Latest Time magazine: March 3, 2008 is right when it says, “The Pakistani people have spoken: Musharraf’s party was trounced in the Feb. 18 elections, …the question is, Will Musharraf listen? And more important, does the US Administration, which has always seen him as its best ally in the war on terrorism, wants him to?” Senator Joseph Biden, who was present in Pakistan during the elections is right when he says, “The results make it clear that US policy in the region should ‘move from personality to the people”.
The ground realities and the level of hatred that has existed among Mian Nawaz Sharif, Asif Ali Zardari, and President Musharraf, predicts clearly that it would be better for the world and for Pakistan if Musharraf vacates the seat honorably. Maneuvering to stay in power will result in chaos in the country. Let the new players play now unhindered, because it is their last chance. The current level of extremism and law and order situation and inflation, and scarcity of flour and energy crisis; humiliation of the 60% judges of the highest court etc: all speak volumes for his failure. After all he had been there for 9 years with absolute powers, and he, therefore, should have the grace to accept the blame as well.

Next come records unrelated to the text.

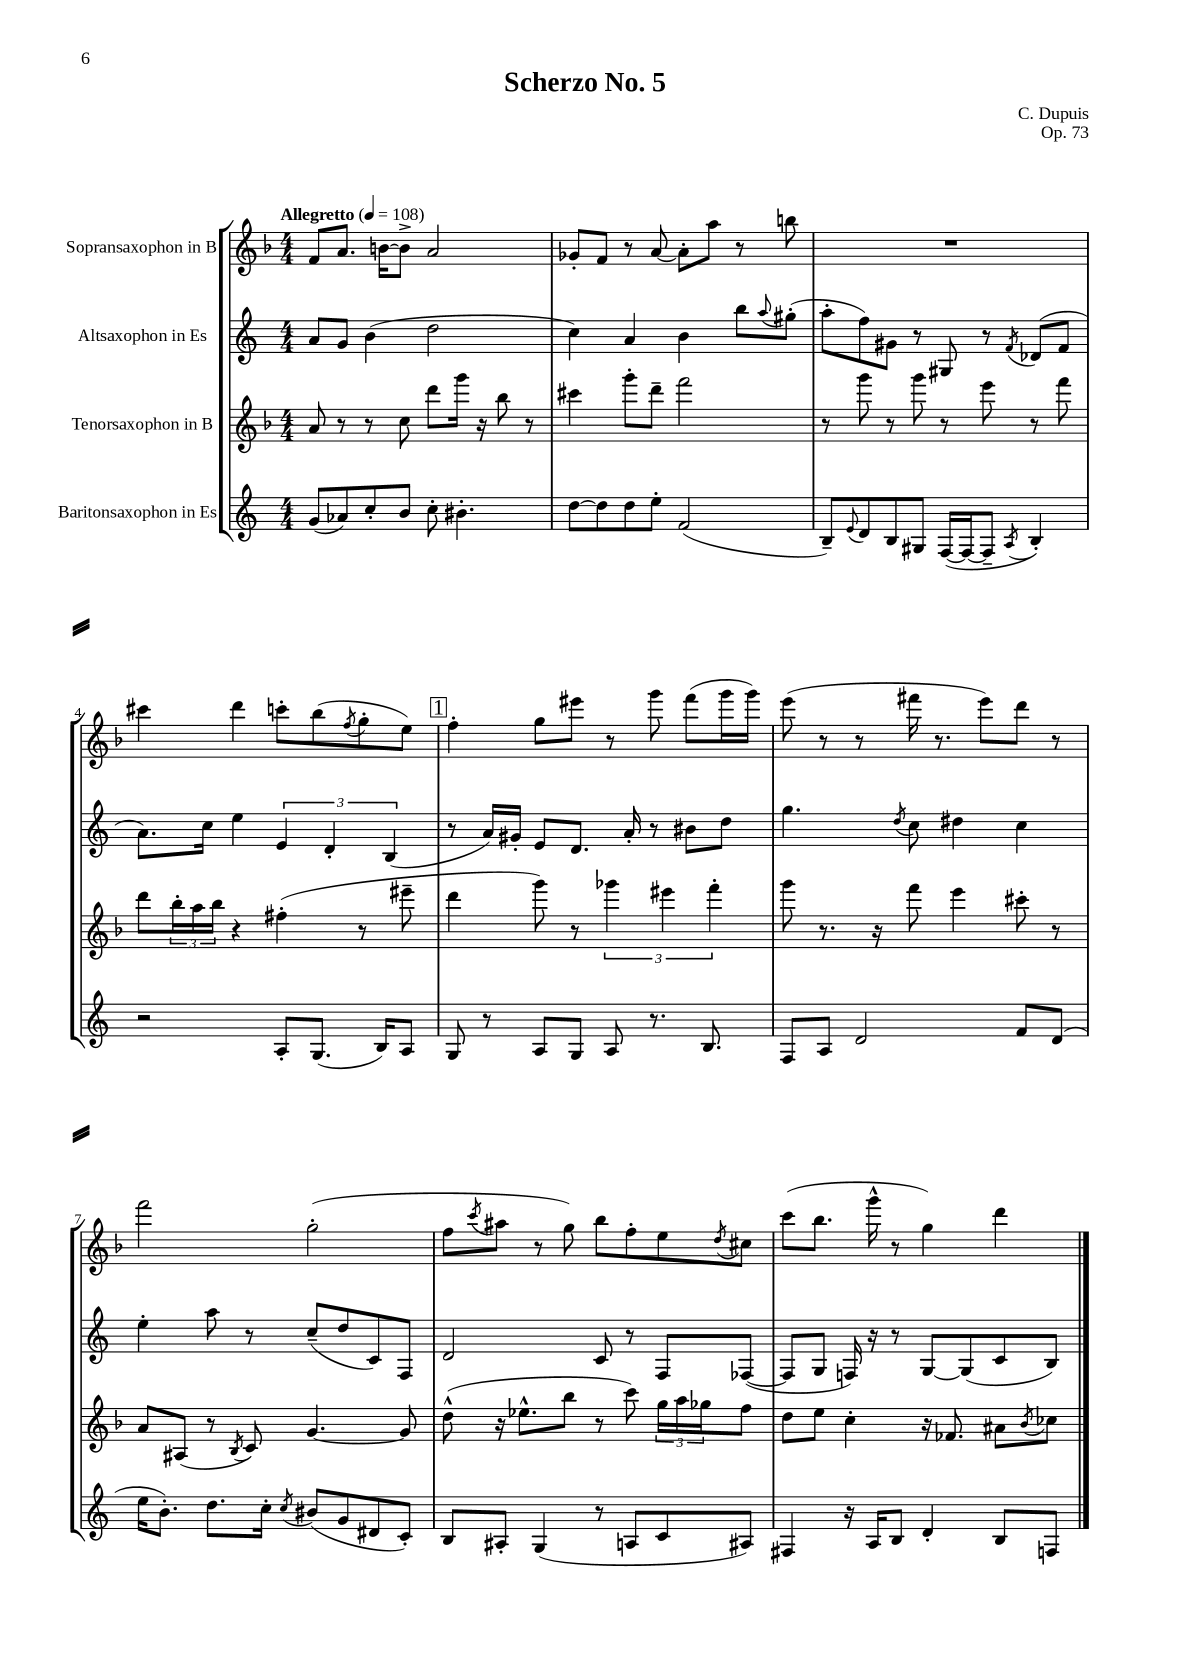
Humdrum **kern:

**kern	**kern	**kern	**kern
*part4	*part3	*part2	*part1
*staff4	*staff3	*staff2	*staff1
*I"Baritonsaxophon in Es	*I"Tenorsaxophon in B	*I"Altsaxophon in Es	*I"Sopransaxophon in B
*clefG2	*clefG2	*clefG2	*clefG2
*k[]	*k[b-]	*k[]	*k[b-]
*M4/4	*M4/4	*M4/4	*M4/4
*MM108	*MM108	*MM108	*MM108
=1	=1	=1	=1
!	!	!	!LO:TX:a:B:t=Allegretto
(8g/L	8a/	8a/L	8f/L
8a-X/)	8r	8g/J	8.a/J
8cc'/	8r	(4b\	.
.	.	.	[16bn\KL
8b/J	8cc\	.	8b^\J]
8cc'\	8ddd\L	2dd\	2a/
4.b#X'\	16ggg\Jk	.	.
.	16r	.	.
.	8bb-\	.	.
.	8r	.	.
=2	=2	=2	=2
[8dd\L	4ccc#X\	4cc\)	8g-X'/L
8dd\]	.	.	8f/J
8dd\	8ggg'\L	4a/	8r
8ee'\J	8ddd~\J	.	[8a/
(2f/	2fff\	4b\	8a'\L]
.	.	.	8aa\J
.	.	8bb\L	8r
.	.	8qqaa/	.
.	.	(8gg#X'\J	8bbn\
=3	=3	=3	=3
8B~/L)	8r	8aa'\L	1r
8qqe/	.	.	.
8d/	8ggg\	8ff\)	.
8B/	8r	8g#X\J	.
8G#X/J	8ggg\	8r	.
([16F/LL	8r	8G#X/	.
16F/J_	.	.	.
8F~/J]	8eee\	8r	.
8qA/	.	8qf/	.
4B'/)	8r	(8d-X/L	.
.	8fff\	8f/J	.
!!LO:LB:g=z
=4	=4	=4	=4
2r	8ddd\L	8.a\L)	4ccc#X\
.	24bb-'\L	.	.
.	24aa\	.	.
.	.	16cc\Jk	.
.	24bb-\JJ	.	.
.	4r	4ee\	4ddd\
8A'/L	(4ff#X'\	6e/	8cccn'\L
(8.G/J	.	.	(8bb-\
.	.	6d'/	.
.	.	.	8qff/
.	8r	.	8gg'\
16B/KL)	.	.	.
.	.	(6B/	.
8A/J	8eee#X~\	.	8ee\J)
!!LO:REH:place=s1:t=1
=5	=5	=5	=5
8G/	4ddd\	8r	4ff'\
8r	.	16a/LL)	.
.	.	16g#X'/JJ	.
8A/L	8ggg\)	8e/L	8gg\L
8G/J	8r	8.d/J	8eee#X\J
8A/	6ggg-X\	.	8r
.	.	16a'/	.
8.r	.	8r	8ggg\
.	6eee#X\	.	.
.	.	8b#X\L	(8fff\L
8.B/	.	.	.
.	6fff'\	.	.
.	.	8dd\J	16ggg\L
.	.	.	16ggg\JJ)
=6	=6	=6	=6
8F/L	8ggg\	4.gg\	(8eee\
8A/J	8.r	.	8r
2d/	.	.	8r
.	16r	.	.
.	.	8qdd/	.
.	8fff\	8cc\	16fff#X\
.	.	.	8.r
.	4eee\	4dd#X\	.
.	.	.	8eee\L)
8f/L	8ccc#X'\	4cc\	8ddd\J
(8d/J	8r	.	8r
!!LO:LB:g=z
=7	=7	=7	=7
16ee\KL	8a/L	4ee'\	2fff\
8.b'\J)	.	.	.
.	(8A#X/J	.	.
8.dd\L	8r	8aa\	.
.	8qB-/	.	.
.	8c/)	8r	.
16cc'\Jk	.	.	.
8qcc/	.	.	.
(8b#X/L	[4.g/	(8cc~/L	(2gg'\
8g/	.	8dd/	.
8d#X/	.	8c/)	.
8c'/J)	8g/]	8F/J	.
=8	=8	=8	=8
8B/L	(8dd^^\	2d/	8ff\L
.	.	.	8qccc/
8A#X'/J	16r	.	8aa#X\J
.	8.ee-X^^\L	.	.
(4G/	.	.	8r
.	8bb-\J	.	8gg\)
8r	8r	8c/	8bb-\L
8An/L	8ccc\)	8r	8ff'\
8c/	24gg\LL	8F/L	8ee\
.	24aa\	.	.
.	24gg-X\J	.	.
.	.	.	8qdd/
8A#X/J)	8ff\J	([8F-X/J	8cc#X\J
=9	=9	=9	=9
4F#X/	8dd\L	8F-/L]	(8ccc\L
.	8ee\J	8G/J	8.bb-\J
16r	4cc'\	16Fn/)	.
16A/KL	.	16r	16ggg^^\
8B/J	.	8r	8r
4d'/	16r	[8G/L	4gg\)
.	8.f-X/	.	.
.	.	(8G/]	.
8B/L	8a#X\L	8c/	4ddd\
.	8qb-/	.	.
8Fn/J	8cc-X\J	8B/J)	.
==	==	==	==
*-	*-	*-	*-
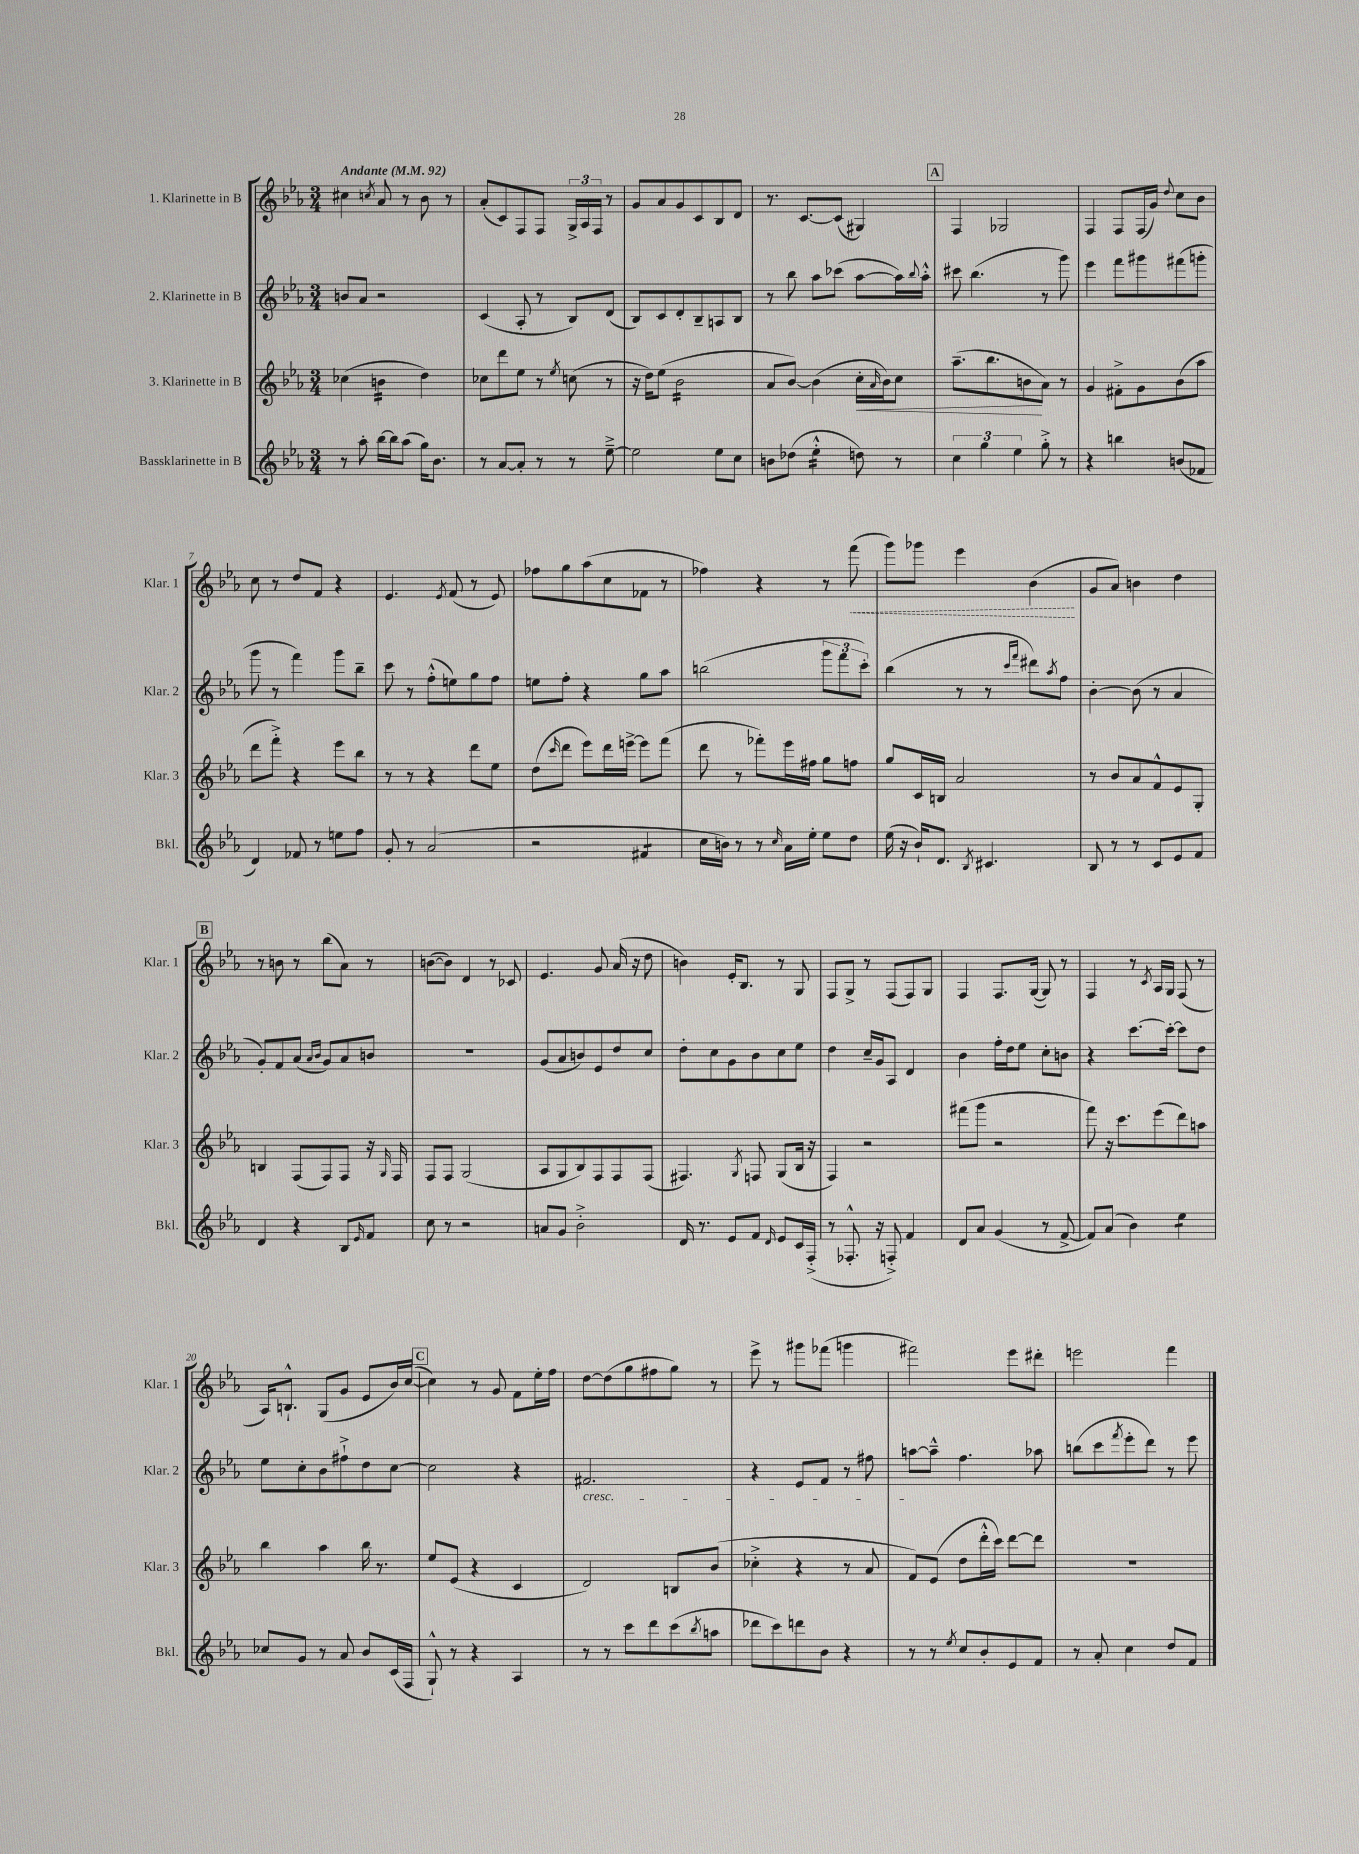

In the words of Mr. Robin Wright of Washington Post, it is just so shameful for any Pakistan to read that “once a month, Pakistan’s Defense Ministry delivers 15 to 20 pages of spreadsheets to the US Embassy in Islamabad. They list costs for feeding, clothing, billeting and maintaining 80,000 to 100,000 Pakistani troops in the volatile tribal area along the Afghan border in support of US counter-terrorism efforts. No receipts are attached…. Defense department has disbursed about $80 million monthly, or roughly $1 billion a year for the past six years… but vague accounting, disputed expenses and suspicions about over-billing have recently made these payments to Pakistan highly controversial - even within the US government … padding? Sure. Let’s be honest, we’re talking about Pakistan, which has a legacy of corruption”, said another US official familiar with past US payments.”.
Now what is all this? Since when has the Pakistan army became a mercenary force? The people and the world, both were given to understand that Pakistan was fighting its own war against extremism. Pakistani people are not extremists as they have made it clear in the Feb. 18 elections; but they are also not hirelings. America must invest in people rather than in persons in future. And why accuse America when it keeps asking for doing more and more. Those who pay handsomely, they demand results as well. One can see President Musharraf heading for big ordeals to confront, and for big explanations to make. It may sound unfortunate, but it is a truth of life that those who exceed the scope of the task assigned, often meet unnatural ends. “Cut the branch that goes too high”. We do it daily in our backyards.